My family and I recently had an opportunity to spend a few days in Bangkok. One of the perks of being a professor is that occasionally you get to go on sabbatical, so the Buchanans headed for the farthest place from work: Australia. But Bangkok was a stop along the way, so we decided to venture out beyond the airport and go exploring. Finding a hotel in the center of Bangkok’s Chinatown district gave us a rapid immersion in Asian culture, something for which none of us were prepared.
Thomas S. Buchanan | 18 June 2011

I am coming soon; hold fast what you have, so that no one may seize your crown. He who conquers, I will make him a pillar in the temple of my God; never shall he go out of it, and I will write on him the name of my God, and the name of the city of my God, the new Jerusalem which comes down from my God out of heaven, and my own new name. He who has an ear, let him hear what the Spirit says to the churches.
—Revelation 3:11–13

My family and I recently had an opportunity to spend a few days in Bangkok. One of the perks of being a professor is that occasionally you get to go on sabbatical, so the Buchanans headed for the farthest place from work: Australia. But Bangkok was a stop along the way, so we decided to venture out beyond the airport and go exploring. Finding a hotel in the center of Bangkok’s Chinatown district gave us a rapid immersion in Asian culture, something for which none of us were prepared.

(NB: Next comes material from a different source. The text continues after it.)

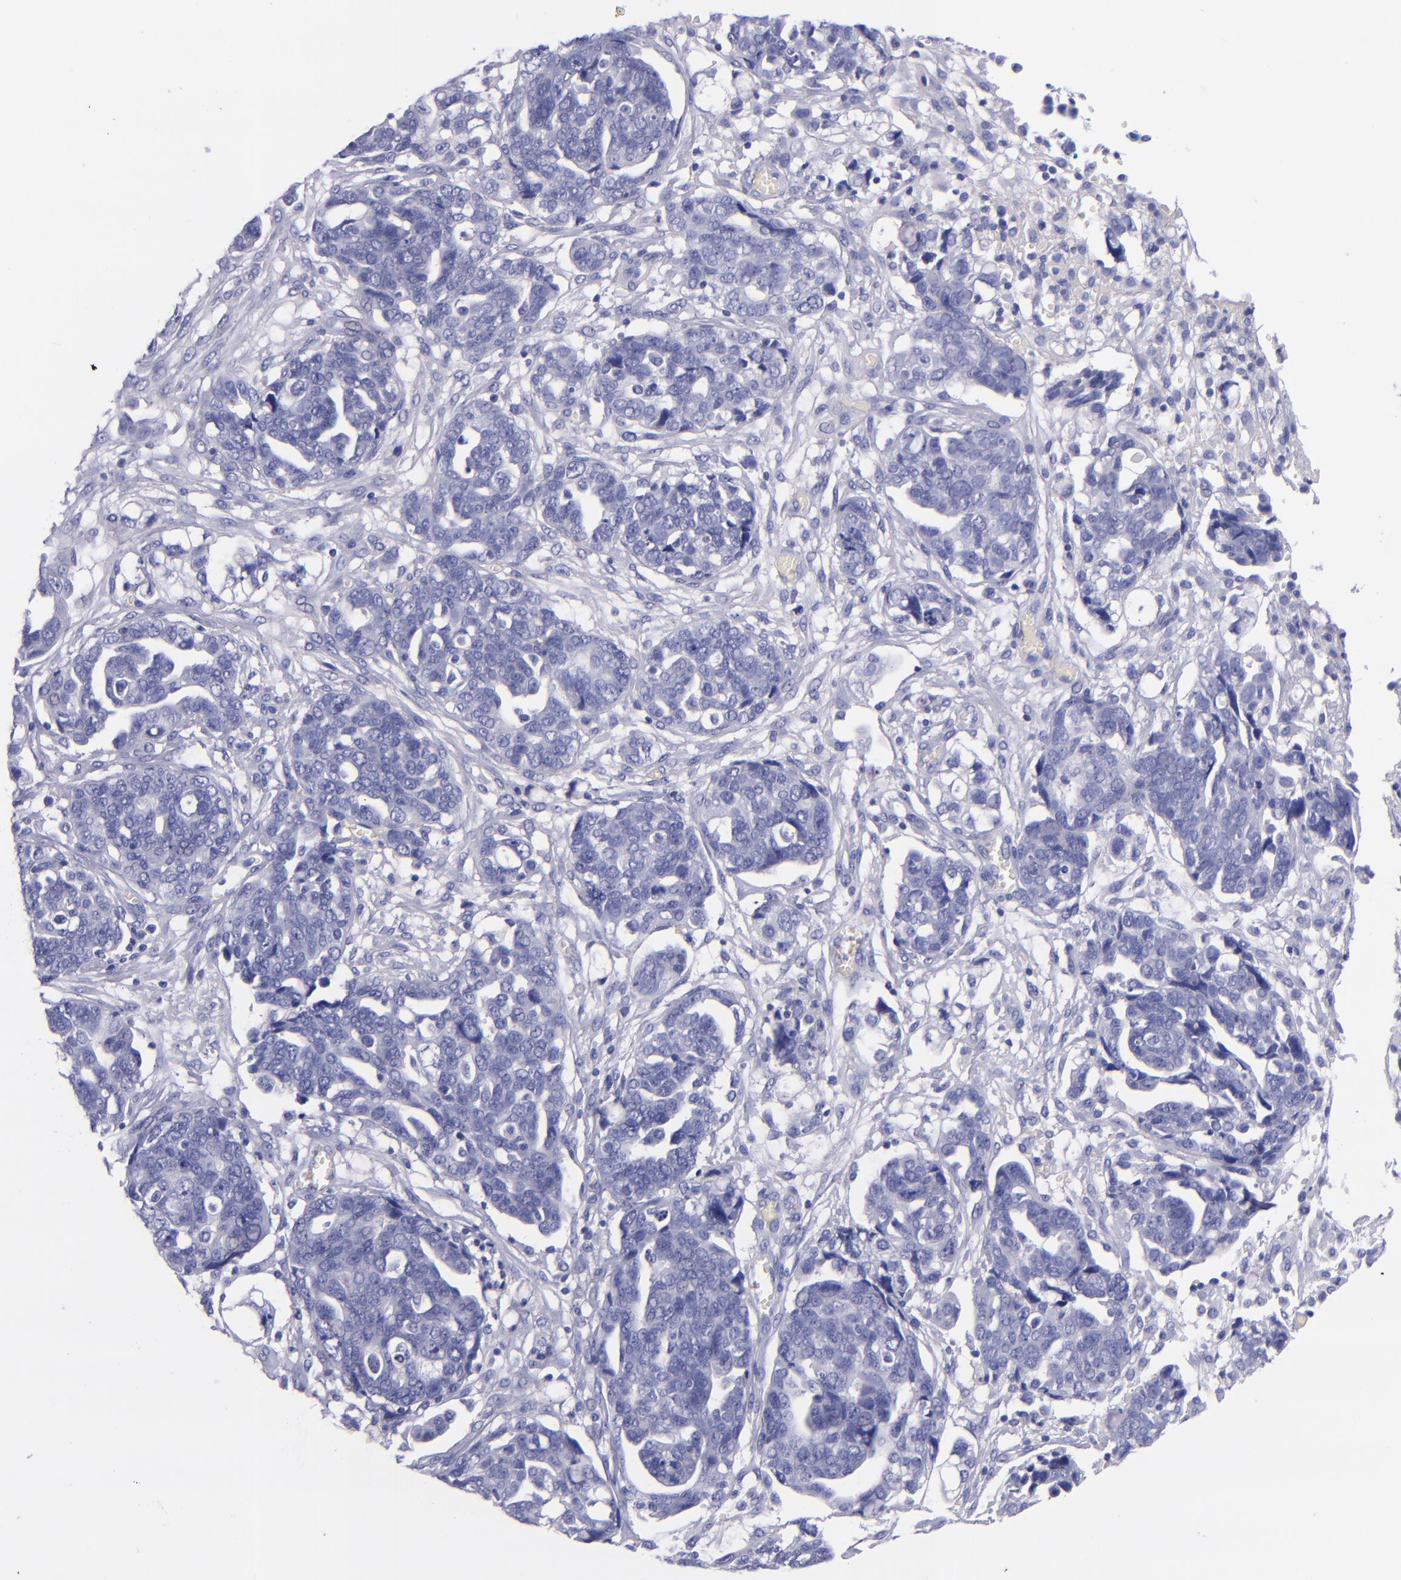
{"staining": {"intensity": "negative", "quantity": "none", "location": "none"}, "tissue": "ovarian cancer", "cell_type": "Tumor cells", "image_type": "cancer", "snomed": [{"axis": "morphology", "description": "Normal tissue, NOS"}, {"axis": "morphology", "description": "Cystadenocarcinoma, serous, NOS"}, {"axis": "topography", "description": "Fallopian tube"}, {"axis": "topography", "description": "Ovary"}], "caption": "Immunohistochemistry (IHC) image of ovarian serous cystadenocarcinoma stained for a protein (brown), which displays no positivity in tumor cells.", "gene": "LAG3", "patient": {"sex": "female", "age": 56}}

This was my first time in a city in southeast Asia, and the sights, smells, and crowds were overwhelming. With me being roughly a foot taller than most people and having blond-haired, blue-eyed children, we stood out in the crowd; and the smells of the cooking foods (“was that a raccoon on that barbeque, Daddy?”), the narrowness of the walkways, the busyness of the traffic, and the pushing of the crowds was more than we could handle.

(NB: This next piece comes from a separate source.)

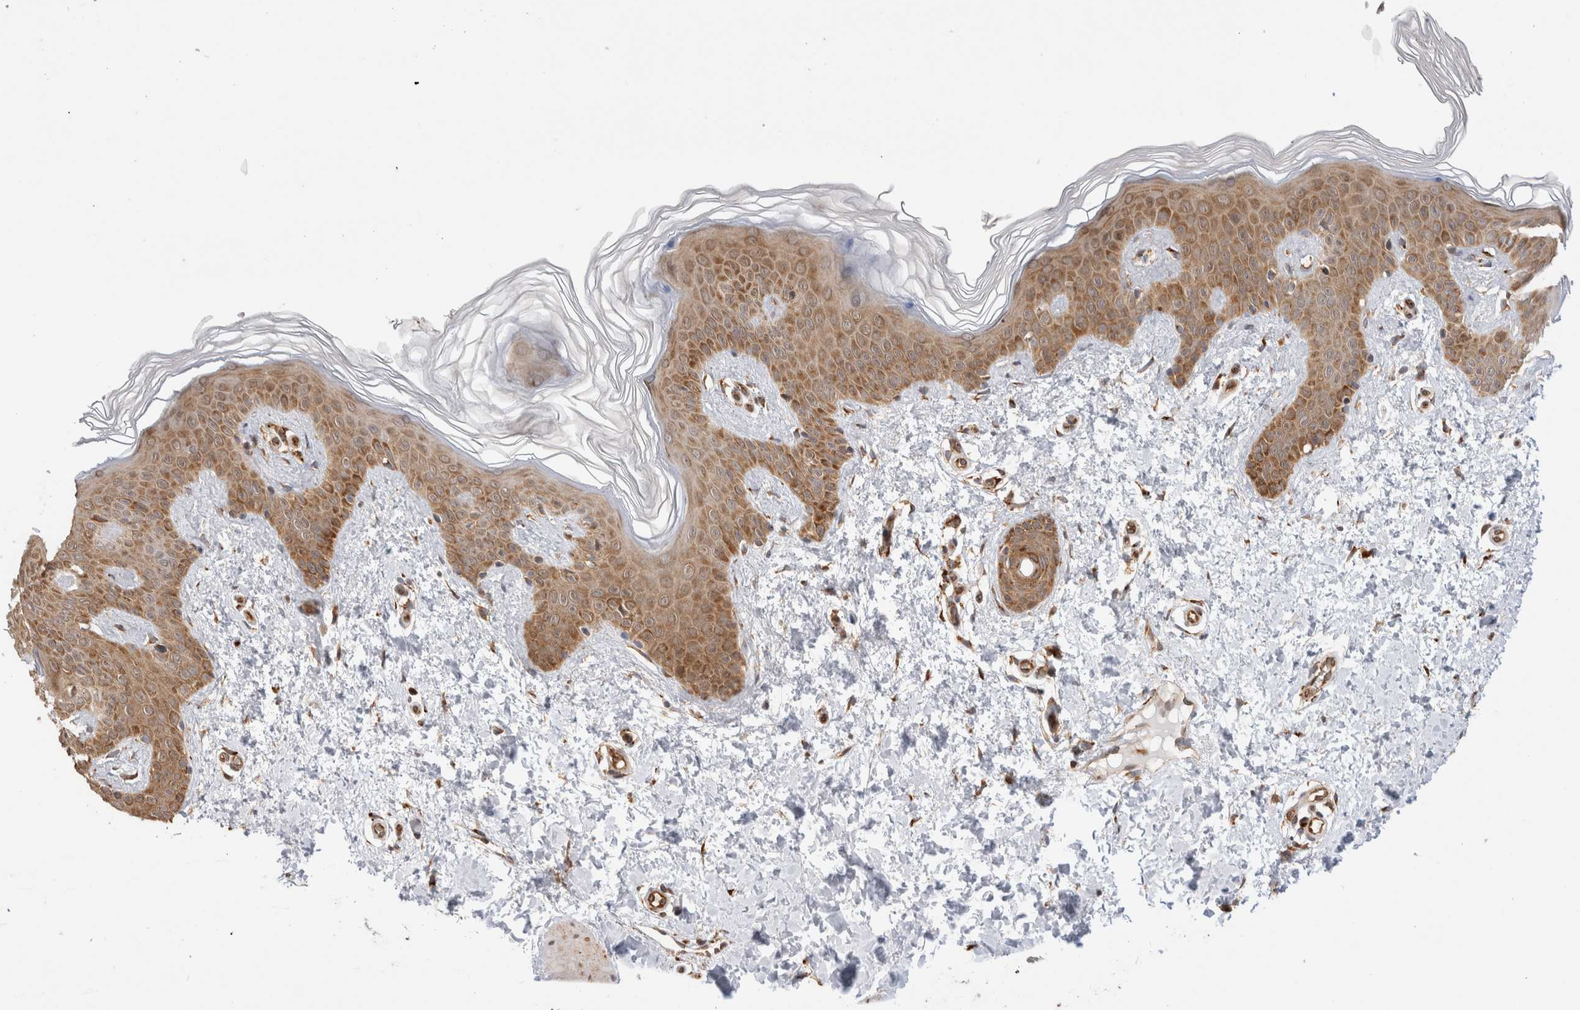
{"staining": {"intensity": "moderate", "quantity": ">75%", "location": "cytoplasmic/membranous"}, "tissue": "skin", "cell_type": "Fibroblasts", "image_type": "normal", "snomed": [{"axis": "morphology", "description": "Normal tissue, NOS"}, {"axis": "morphology", "description": "Neoplasm, benign, NOS"}, {"axis": "topography", "description": "Skin"}, {"axis": "topography", "description": "Soft tissue"}], "caption": "Protein staining of benign skin exhibits moderate cytoplasmic/membranous staining in about >75% of fibroblasts.", "gene": "ACTL9", "patient": {"sex": "male", "age": 26}}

I do enough foreign travel to have one of those cards that lets me board the plane first with the “preferred flyers,” but I found Bangkok to be altogether too foreign, and for the first time in my life, I felt culture shock. There was something paralyzing about being immersed in a civilization so completely different, to feel so much like I didn’t belong. The combination of inexplicable insecurity, anxiety, and vulnerability was unexpected. It was evident in the whole family.

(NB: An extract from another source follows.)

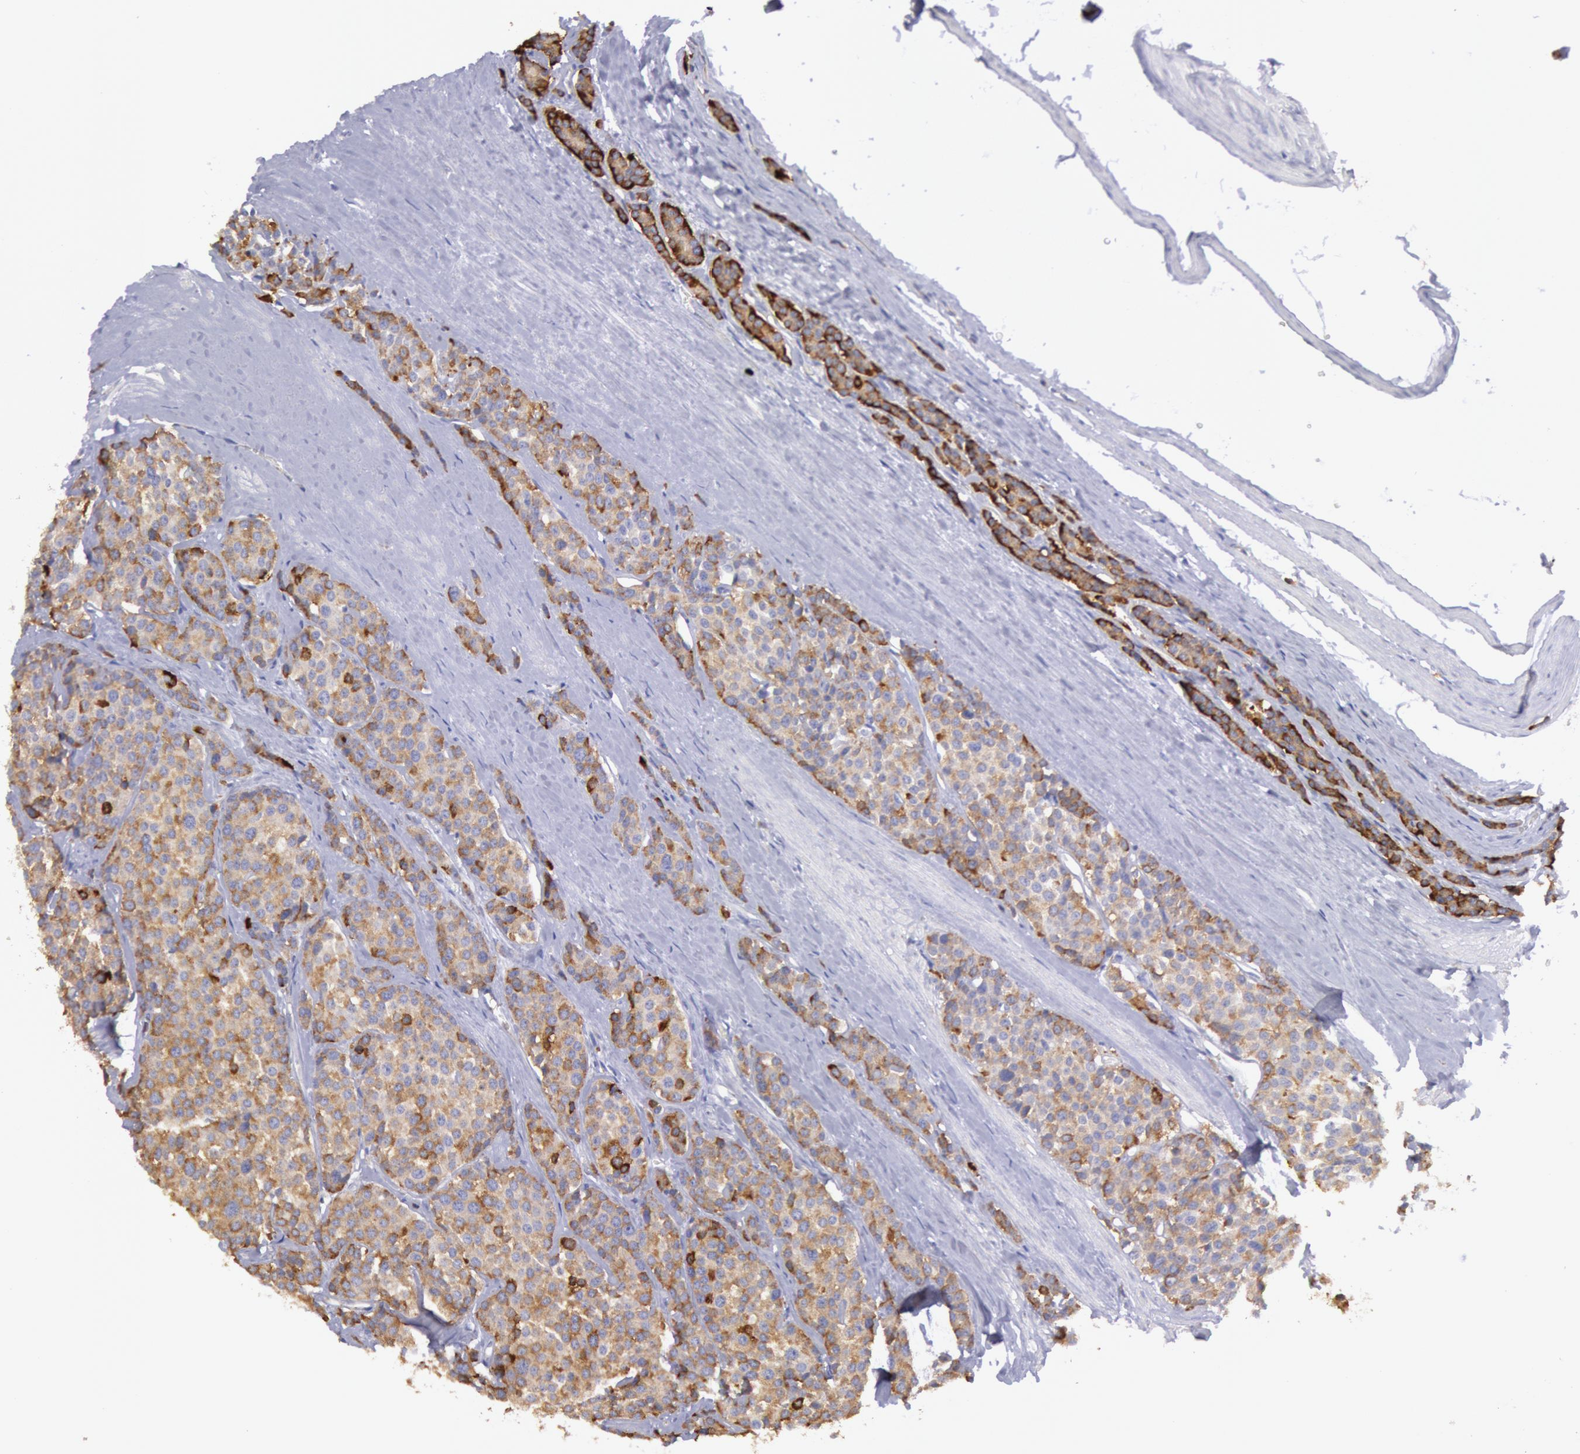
{"staining": {"intensity": "moderate", "quantity": ">75%", "location": "cytoplasmic/membranous"}, "tissue": "carcinoid", "cell_type": "Tumor cells", "image_type": "cancer", "snomed": [{"axis": "morphology", "description": "Carcinoid, malignant, NOS"}, {"axis": "topography", "description": "Small intestine"}], "caption": "Immunohistochemistry (IHC) staining of carcinoid, which displays medium levels of moderate cytoplasmic/membranous expression in approximately >75% of tumor cells indicating moderate cytoplasmic/membranous protein positivity. The staining was performed using DAB (3,3'-diaminobenzidine) (brown) for protein detection and nuclei were counterstained in hematoxylin (blue).", "gene": "RAB27A", "patient": {"sex": "male", "age": 60}}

As different as Bangkok was, I am sure the kingdom of heaven will be even more radically different. And I wonder if many of us will undergo culture shock when we try to settle there. The City of God, the New Jerusalem described by John the Theologian in the Book of Revelation, sounds rather foreign:

And the four beasts had each of them six wings about him; and they were full of eyes within: and they rest not day and night, saying, Holy, holy, holy, Lord God Almighty, which was, and is, and is to come. (Rev. 4:8)

The constant singing, the twenty-four-hour-a-day worship, and the many-eyed and many-winged angels make for a culture very different from that of my small town in Pennsylvania; even different from stranger places like New York or Los Angeles.

Perhaps the degree of culture shock we shall encounter in the kingdom of heaven depends upon how far we are from it today. Of course, we are heirs of the kingdom (James 2:5), but the Fathers of the Church teach us that the kingdom of heaven is accessible now. For example, Symeon the New Theologian wrote, “seek, knock, that the door to the Kingdom of Heaven be opened and you may enter into it and have it within you.” Similarly, Isaac the Syrian said that “the stairway to the kingdom of heaven is within you, secret in your soul.”

If we have the kingdom of God within us, if we are used to worshiping with the angels, then we cannot feel out of place when we take our great sabbatical leave to the heavenly kingdom.